कर्मण्येवाधिकारस्ते मा फलेषु कदाचन |
मा कर्मफलहेतुर्भूर्मा ते सङ्गोऽस्त्वकर्मणि ||

Translation: You have a right to perform your prescribed duties, but you are not entitled to the fruits of your actions. Never consider yourself to be the cause of the results of your activities, nor be attached to inaction.

If a decent cricketer like N Gautam* confers the moniker of an "all time great" of a state which has produced quality cricketers incessantly, then you should have done something right. But what enrages me is when players who played alongside him and were nowhere close to his calibre got call ups for the national side and the deserving guy missed out. This week we are discussing the tragic+ uplifting story of Tamilnadu's greatest Sridharan Sharath.

Sadagopan Ramesh and Sharath, both were southpaws. Ramesh's first class average was 42 and Sharath's average was 51. Ramesh ended up playing 19 tests and 24 ODIs for India. On the contrary, Sharath kept chasing the coveted India cap.

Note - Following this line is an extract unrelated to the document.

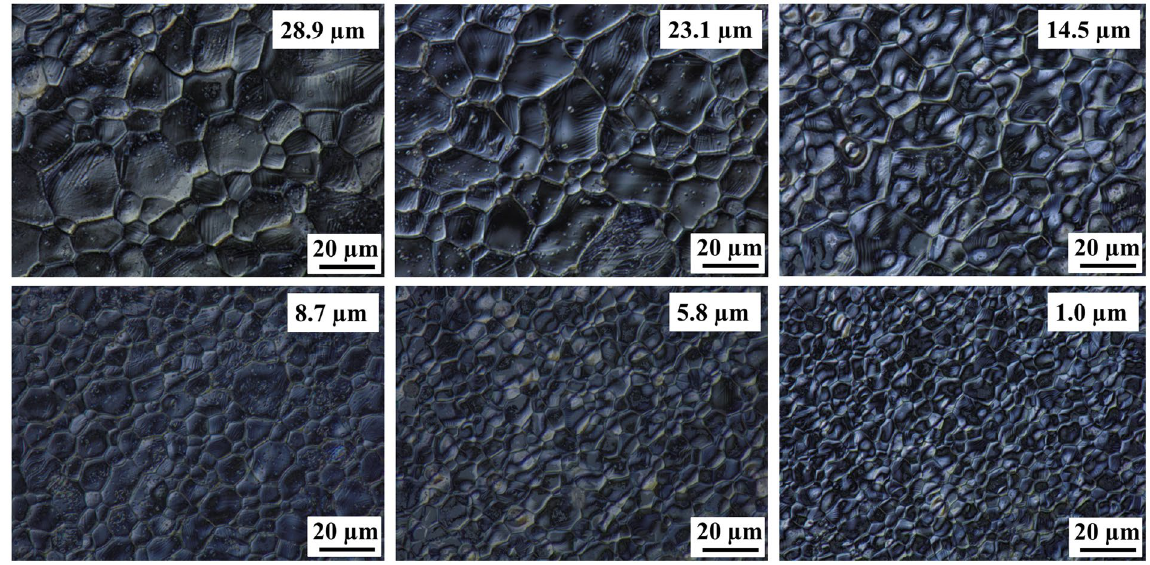
Figure 12. Surface micrographs of the alloys Ni 0.500 Mn 0.419 Sn 0.081 , with decreasing thicknesses under optical microscope.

I am a sucker for good stories. I grew up in the 90s, which was all about recuperating from an injury and winning at life, cinema wise, for me. I only saw Jean Claude Van Damme's movies. If you remember "Blood sport"(Bollywood's version of it is Ajay Devgn's starrer "Jigar")- in the ultimate fight, when the antagonist uses a certain powder to blind Van Damme, he struggles for a wee bit, then closes his eyes, concentrates a little and kills the menace. Something similar happened to Sharath in 1993. He suffered a deadly accident, resulting in the tibia and febula of his left ankle breaking into two pieces. Few months prior to this, he had scored a hundred and two fifties against the NZ U-19 side, which featured Dion Nash and Stephen Fleming. Life is so unfair, you would think, but the guy makes a Van Damme-esque comeback and scores a hundred in his very first match. What a champion!

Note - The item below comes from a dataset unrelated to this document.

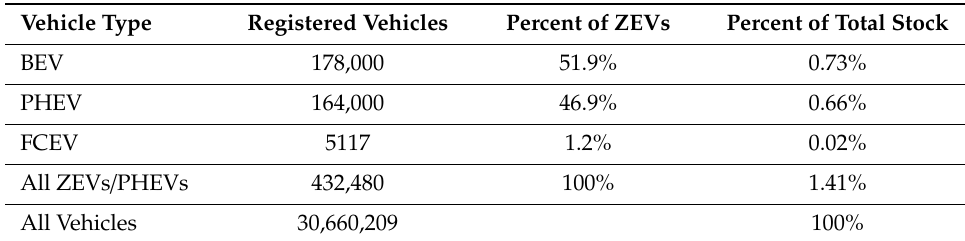
Table 2. Vehicle Stock as of January 2018 from California Department of Motor Vehicles [17].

When you have had vanquished pain and rejection, nothing deters you. He was the first Tamil Nadu player to play 100 Ranji matches. W.V. Raman and K Srikkanth have heaped praises on Sharath and both wanted him to play for India, but both have diverse views on why he didn't get the India cap. Raman feels that the accident was the reason he couldn't play for India and Srikkanth feels it was between Dravid and Sharath, who were the contenders for the Indian cap in the 90s and it went to Dravid, because both batted in the middle order.

When a player stuggles and gets dropped, he/she goes back to the drawing board and starts working on his flaws, because he/she is aware of what they are lacking, but my heart goes out for people like Sharath who did everything right, but fell short. A classic case of "NEKI KAR AUR DARIYA KE DAAL".

*N Gautam was a Tamilnadu cricketer who passed away in 2002. He played 23 tests for Tamilnadu from 1988-2002. He was battling cancer.